Addressing the Rabita Committee members in party's international secretariat, he remarked that his proposal was not without reasoning. It had a logic. If his demand was unjustified, intellectuals and the constitution experts should tell the people as to what guarantees have been held by the 1973 Constitution for provincial autonomy.

His suggestion of a new Constitution or fundamental changes in the 1973 document was meant to pull the country out of crisis it had been facing. Provinces were suffering from a sense of deprivation, and they were considering themselves victims of injustices and ethno linguistic particularism, and the problems for provincial autonomy were deepening with the passage of every day.

Late Zulfikar Ali Bhutto had himself brought amendments to the Constitution within a short time of its approval by then parliament, and People’s Party during stint in office introduced several other amendments. But a mighty bombshell fell when former military dictator General Ziaul Haq inserted his name in the Constitution. When Benazir Bhutto came to power in 1988, she should have got the name of General Zia deleted from the Consitution which she did not do. "Who had stopped her from doing do?" Mr Hussain asked.

The MQM leader asked as to why the PPP leader did not institute trial against General Zia (in absentia) for abrogating the 1973 Constitution and for hanging her father which she sees as a murder.

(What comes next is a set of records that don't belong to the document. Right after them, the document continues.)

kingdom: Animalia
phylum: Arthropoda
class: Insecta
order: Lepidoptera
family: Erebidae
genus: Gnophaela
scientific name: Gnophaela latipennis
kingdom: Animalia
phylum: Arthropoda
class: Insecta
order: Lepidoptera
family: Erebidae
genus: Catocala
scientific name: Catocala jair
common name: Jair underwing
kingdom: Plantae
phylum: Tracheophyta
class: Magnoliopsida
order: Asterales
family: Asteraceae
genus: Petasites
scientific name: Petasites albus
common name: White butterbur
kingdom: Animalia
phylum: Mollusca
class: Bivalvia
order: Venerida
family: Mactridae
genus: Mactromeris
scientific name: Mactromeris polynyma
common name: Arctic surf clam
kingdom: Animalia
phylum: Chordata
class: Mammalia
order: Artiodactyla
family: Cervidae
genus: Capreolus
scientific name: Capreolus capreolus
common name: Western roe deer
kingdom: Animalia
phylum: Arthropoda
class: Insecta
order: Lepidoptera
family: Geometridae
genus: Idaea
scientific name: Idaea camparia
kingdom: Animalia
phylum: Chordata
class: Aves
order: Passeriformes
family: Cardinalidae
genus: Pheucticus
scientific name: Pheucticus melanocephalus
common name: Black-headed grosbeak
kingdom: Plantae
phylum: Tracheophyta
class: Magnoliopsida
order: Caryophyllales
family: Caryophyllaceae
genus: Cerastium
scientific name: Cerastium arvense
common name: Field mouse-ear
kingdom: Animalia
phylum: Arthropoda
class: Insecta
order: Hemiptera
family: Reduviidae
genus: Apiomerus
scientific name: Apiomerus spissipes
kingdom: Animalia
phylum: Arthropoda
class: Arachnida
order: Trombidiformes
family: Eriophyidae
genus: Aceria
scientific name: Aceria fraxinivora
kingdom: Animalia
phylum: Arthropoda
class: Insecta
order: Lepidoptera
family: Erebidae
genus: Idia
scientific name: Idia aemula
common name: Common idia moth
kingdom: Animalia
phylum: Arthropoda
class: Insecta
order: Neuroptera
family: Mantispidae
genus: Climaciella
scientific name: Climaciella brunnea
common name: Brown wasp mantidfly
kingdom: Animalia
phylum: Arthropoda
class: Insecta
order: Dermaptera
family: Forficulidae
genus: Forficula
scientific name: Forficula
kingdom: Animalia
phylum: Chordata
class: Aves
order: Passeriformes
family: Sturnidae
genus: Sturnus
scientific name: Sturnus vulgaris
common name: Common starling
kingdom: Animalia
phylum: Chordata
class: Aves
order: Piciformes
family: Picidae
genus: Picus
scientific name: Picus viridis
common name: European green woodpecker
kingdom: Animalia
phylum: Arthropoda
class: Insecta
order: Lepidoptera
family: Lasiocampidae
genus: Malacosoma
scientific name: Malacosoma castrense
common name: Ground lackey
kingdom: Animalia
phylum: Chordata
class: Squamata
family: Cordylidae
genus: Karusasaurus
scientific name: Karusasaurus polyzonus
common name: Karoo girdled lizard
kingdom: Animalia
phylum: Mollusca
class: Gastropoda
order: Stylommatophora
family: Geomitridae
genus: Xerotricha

Mr Altaf Hussain appealed to intellectuals and law experts to tell the people as to how much autonomy had been granted to the federating units and what guarantees had been held for their autonomy in the 1973 documents.

He said that the people had a right to know as to whether the defaced Constitution of 1973 was more important or the solidarity and integrity of Pakistan?

He said most of the political leaders and constitution experts themselves were saying that the face of the 1973 constitution stood disfigured, The MQM had not changed the face of the Constitution because it never had been in power at the centre, he said but promised that if voted to power at federal level, the Muttehada Quami Movement would resolve the issue of provincial autonomy and if could not do that, it would inform the people as to which were the forces obstructing it from attaining those objectives.